-- Opening Marker --
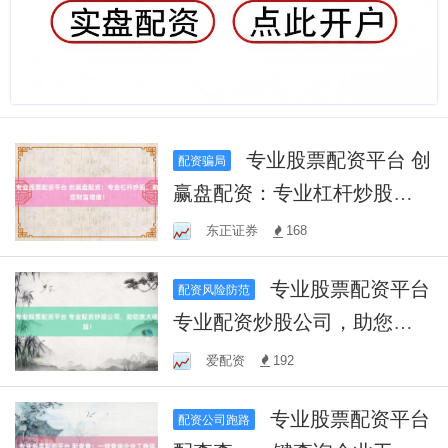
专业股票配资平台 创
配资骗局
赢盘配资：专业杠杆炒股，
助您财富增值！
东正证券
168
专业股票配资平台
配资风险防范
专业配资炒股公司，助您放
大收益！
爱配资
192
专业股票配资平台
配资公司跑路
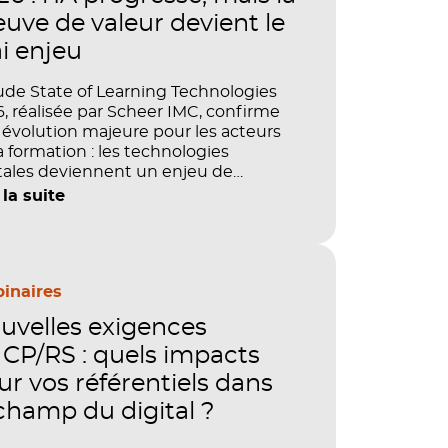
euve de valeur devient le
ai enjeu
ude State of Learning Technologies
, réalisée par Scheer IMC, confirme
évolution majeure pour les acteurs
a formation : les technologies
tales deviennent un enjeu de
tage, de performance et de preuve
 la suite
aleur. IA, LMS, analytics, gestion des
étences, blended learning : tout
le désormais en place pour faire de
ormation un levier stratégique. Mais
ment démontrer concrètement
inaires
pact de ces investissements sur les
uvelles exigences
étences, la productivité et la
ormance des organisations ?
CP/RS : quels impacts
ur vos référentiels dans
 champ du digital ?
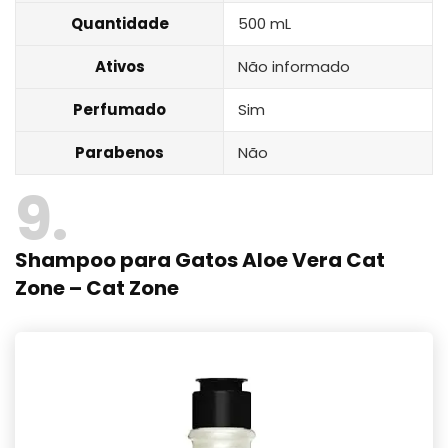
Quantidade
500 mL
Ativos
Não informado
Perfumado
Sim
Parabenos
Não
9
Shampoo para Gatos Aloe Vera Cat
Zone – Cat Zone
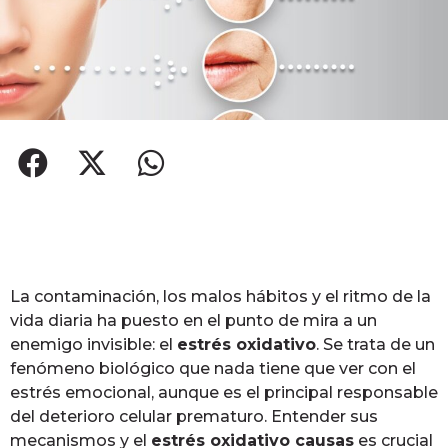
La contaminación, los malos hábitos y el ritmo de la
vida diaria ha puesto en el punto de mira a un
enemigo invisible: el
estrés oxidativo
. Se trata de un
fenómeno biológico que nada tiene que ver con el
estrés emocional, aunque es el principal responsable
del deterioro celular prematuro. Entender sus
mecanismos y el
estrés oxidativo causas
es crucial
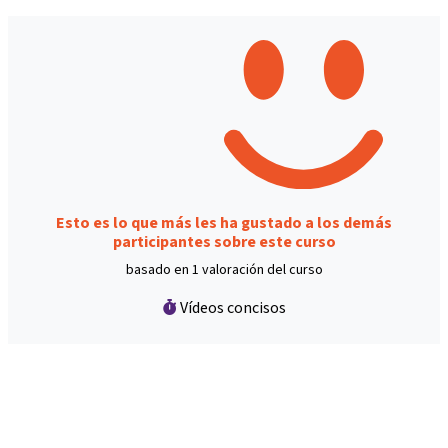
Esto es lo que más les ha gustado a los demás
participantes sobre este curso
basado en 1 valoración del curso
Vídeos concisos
-- Closing Marker --
■ What to do: Begin at the top of the material above and output each line exactly, stopping after the line that holds "a formation : les technologies". Leave out pictures.

■ Result of the exercise:
专业股票配资平台 创
配资骗局
赢盘配资：专业杠杆炒股，
助您财富增值！
东正证券
168
专业股票配资平台
配资风险防范
专业配资炒股公司，助您放
大收益！
爱配资
192
专业股票配资平台
配资公司跑路
euve de valeur devient le
ai enjeu
ude State of Learning Technologies
, réalisée par Scheer IMC, confirme
évolution majeure pour les acteurs
a formation : les technologies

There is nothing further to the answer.